(TEXT SEGMENT)
·····

Johannes Wreede was born in Bruges in about 1430 and worked as a singer at the Church of Our Lady there until 1460, when it is presumed he left for Spain (Juan Urrede is the Castilian form of his name). In 1477 he was appointed singer and maestro de capilla of the Aragonese royal chapel, where he remained until 1482. Urrede’s Pange lingua gloriosi is the earliest known setting of the Spanish version of the hymn for the Feast of Corpus Christi. The melody is heard as a cantus firmus (a pre-existent melody, presented in long notes, around which free counterpoint is composed) sung by the tenors. The counterpoint of the other voices is distinctly Franco-Flemish in style, with free-flowing ornamental passages reminiscent of the fifteenth-century chanson.

 

Pange lingua gloriosi

Corporis mysterium       

Sanguinisque pretiosi

Quem in mundi pretium

Fructus ventris generosi

Rex effudit gentium.

·····

(RECORDS SUPPLIED)
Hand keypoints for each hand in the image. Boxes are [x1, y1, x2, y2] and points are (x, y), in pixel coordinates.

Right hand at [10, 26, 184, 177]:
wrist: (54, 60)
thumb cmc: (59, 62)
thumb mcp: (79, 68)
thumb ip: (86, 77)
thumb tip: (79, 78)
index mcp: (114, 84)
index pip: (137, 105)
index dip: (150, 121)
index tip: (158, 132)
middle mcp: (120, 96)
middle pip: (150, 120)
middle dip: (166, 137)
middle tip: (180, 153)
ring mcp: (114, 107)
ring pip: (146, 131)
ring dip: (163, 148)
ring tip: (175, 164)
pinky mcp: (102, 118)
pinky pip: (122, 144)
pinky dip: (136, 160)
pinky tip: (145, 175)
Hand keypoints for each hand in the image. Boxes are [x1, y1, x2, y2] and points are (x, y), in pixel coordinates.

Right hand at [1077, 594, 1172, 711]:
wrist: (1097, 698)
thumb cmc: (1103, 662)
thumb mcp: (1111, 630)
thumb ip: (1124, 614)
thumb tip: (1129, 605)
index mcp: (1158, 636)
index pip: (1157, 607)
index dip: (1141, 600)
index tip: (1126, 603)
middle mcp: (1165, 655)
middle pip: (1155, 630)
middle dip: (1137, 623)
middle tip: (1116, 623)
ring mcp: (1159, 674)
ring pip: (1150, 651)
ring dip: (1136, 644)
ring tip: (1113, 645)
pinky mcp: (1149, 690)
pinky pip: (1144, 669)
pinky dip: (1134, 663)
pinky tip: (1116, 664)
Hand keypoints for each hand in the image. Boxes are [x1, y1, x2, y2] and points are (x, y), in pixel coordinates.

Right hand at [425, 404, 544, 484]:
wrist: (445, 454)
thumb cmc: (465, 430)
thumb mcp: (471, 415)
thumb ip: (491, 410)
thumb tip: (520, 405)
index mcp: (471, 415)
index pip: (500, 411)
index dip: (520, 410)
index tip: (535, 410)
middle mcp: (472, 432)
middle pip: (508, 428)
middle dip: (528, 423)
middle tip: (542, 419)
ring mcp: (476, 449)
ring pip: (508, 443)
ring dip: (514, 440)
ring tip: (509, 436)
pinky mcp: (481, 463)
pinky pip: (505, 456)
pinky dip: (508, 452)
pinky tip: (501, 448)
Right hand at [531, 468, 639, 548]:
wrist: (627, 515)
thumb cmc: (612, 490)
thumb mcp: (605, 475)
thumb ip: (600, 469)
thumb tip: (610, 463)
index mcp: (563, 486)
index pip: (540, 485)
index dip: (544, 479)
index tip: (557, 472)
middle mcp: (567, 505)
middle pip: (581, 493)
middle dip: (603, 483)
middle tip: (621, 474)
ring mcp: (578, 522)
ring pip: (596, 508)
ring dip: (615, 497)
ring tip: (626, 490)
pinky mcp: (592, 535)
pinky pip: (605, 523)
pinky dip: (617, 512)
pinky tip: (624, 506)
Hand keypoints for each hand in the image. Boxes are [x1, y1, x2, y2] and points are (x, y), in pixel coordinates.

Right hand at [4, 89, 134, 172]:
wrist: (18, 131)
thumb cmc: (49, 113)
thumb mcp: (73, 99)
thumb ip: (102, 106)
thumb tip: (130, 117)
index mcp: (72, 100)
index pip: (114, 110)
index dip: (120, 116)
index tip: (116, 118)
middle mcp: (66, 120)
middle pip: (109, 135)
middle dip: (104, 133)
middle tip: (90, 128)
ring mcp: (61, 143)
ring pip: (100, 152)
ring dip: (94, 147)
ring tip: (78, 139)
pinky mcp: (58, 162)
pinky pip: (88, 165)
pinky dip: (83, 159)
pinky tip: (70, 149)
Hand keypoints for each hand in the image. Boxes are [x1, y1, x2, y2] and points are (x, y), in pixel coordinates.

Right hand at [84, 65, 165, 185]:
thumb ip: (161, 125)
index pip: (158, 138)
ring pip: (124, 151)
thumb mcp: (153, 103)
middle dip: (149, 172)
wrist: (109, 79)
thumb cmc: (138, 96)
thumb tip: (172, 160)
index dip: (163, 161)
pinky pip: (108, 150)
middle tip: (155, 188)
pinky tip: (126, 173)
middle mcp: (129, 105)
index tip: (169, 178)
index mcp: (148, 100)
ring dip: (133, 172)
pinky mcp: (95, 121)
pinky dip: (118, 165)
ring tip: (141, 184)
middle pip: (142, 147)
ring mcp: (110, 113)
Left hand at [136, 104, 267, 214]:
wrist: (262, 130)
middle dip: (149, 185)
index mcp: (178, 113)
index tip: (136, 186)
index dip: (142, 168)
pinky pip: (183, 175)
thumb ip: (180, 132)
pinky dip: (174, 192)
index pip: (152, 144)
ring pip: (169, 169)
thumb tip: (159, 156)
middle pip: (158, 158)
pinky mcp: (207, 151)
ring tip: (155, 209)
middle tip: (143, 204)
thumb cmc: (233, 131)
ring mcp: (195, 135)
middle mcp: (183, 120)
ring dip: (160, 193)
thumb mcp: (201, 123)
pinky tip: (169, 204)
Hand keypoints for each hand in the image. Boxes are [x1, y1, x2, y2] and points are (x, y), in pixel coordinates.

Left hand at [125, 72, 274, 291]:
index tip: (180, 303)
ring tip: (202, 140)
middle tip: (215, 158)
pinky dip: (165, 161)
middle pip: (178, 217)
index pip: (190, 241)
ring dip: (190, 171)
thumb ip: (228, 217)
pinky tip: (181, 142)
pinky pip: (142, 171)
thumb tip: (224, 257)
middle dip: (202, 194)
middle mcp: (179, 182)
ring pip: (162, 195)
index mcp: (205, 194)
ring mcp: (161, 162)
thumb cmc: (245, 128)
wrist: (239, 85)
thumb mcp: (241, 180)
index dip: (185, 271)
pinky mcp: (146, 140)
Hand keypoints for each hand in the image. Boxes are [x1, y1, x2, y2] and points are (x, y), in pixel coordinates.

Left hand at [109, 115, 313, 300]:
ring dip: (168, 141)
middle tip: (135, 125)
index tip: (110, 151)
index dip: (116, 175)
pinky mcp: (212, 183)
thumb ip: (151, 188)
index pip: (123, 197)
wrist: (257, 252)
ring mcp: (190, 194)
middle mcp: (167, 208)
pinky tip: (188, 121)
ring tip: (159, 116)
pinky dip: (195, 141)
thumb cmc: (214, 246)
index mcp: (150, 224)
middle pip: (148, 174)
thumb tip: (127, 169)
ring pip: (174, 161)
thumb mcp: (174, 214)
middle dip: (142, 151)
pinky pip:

·····

(YOUR INSTRUCTIONS)
List every year given in the passage on Johannes Wreede.

(YOUR SOLUTION)
1430, 1460, 1477, 1482